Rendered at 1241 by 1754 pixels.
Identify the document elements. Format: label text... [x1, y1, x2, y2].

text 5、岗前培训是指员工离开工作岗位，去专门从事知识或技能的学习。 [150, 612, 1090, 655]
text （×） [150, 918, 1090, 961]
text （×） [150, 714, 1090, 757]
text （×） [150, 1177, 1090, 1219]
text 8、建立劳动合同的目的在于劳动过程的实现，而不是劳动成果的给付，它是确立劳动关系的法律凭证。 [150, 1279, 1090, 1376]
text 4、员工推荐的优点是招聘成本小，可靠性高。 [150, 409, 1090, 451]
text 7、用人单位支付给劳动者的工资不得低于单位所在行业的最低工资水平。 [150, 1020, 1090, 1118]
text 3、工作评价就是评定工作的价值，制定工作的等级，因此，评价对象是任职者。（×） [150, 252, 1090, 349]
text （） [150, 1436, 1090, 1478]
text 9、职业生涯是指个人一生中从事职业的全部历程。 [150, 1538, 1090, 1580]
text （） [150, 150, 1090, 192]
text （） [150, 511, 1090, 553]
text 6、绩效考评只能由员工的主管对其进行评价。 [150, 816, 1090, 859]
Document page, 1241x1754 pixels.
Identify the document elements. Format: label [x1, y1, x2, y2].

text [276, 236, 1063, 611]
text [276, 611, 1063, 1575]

-----

● ACTION ITEM
All entries given above are to be printed again exactly.

● ANSWER BELOW
Rendered at 1241 by 1754 pixels.
Identify the document elements. Format: label text... [x1, y1, x2, y2].

text 5、岗前培训是指员工离开工作岗位，去专门从事知识或技能的学习。 [150, 612, 1090, 655]
text （×） [150, 918, 1090, 961]
text （×） [150, 714, 1090, 757]
text （×） [150, 1177, 1090, 1219]
text 8、建立劳动合同的目的在于劳动过程的实现，而不是劳动成果的给付，它是确立劳动关系的法律凭证。 [150, 1279, 1090, 1376]
text 4、员工推荐的优点是招聘成本小，可靠性高。 [150, 409, 1090, 451]
text 7、用人单位支付给劳动者的工资不得低于单位所在行业的最低工资水平。 [150, 1020, 1090, 1118]
text 3、工作评价就是评定工作的价值，制定工作的等级，因此，评价对象是任职者。（×） [150, 252, 1090, 349]
text （） [150, 1436, 1090, 1478]
text 9、职业生涯是指个人一生中从事职业的全部历程。 [150, 1538, 1090, 1580]
text （） [150, 150, 1090, 192]
text （） [150, 511, 1090, 553]
text 6、绩效考评只能由员工的主管对其进行评价。 [150, 816, 1090, 859]
Document page, 1241x1754 pixels.
Identify the document elements. Format: label [x1, y1, x2, y2].

text [276, 236, 1063, 611]
text [276, 611, 1063, 1575]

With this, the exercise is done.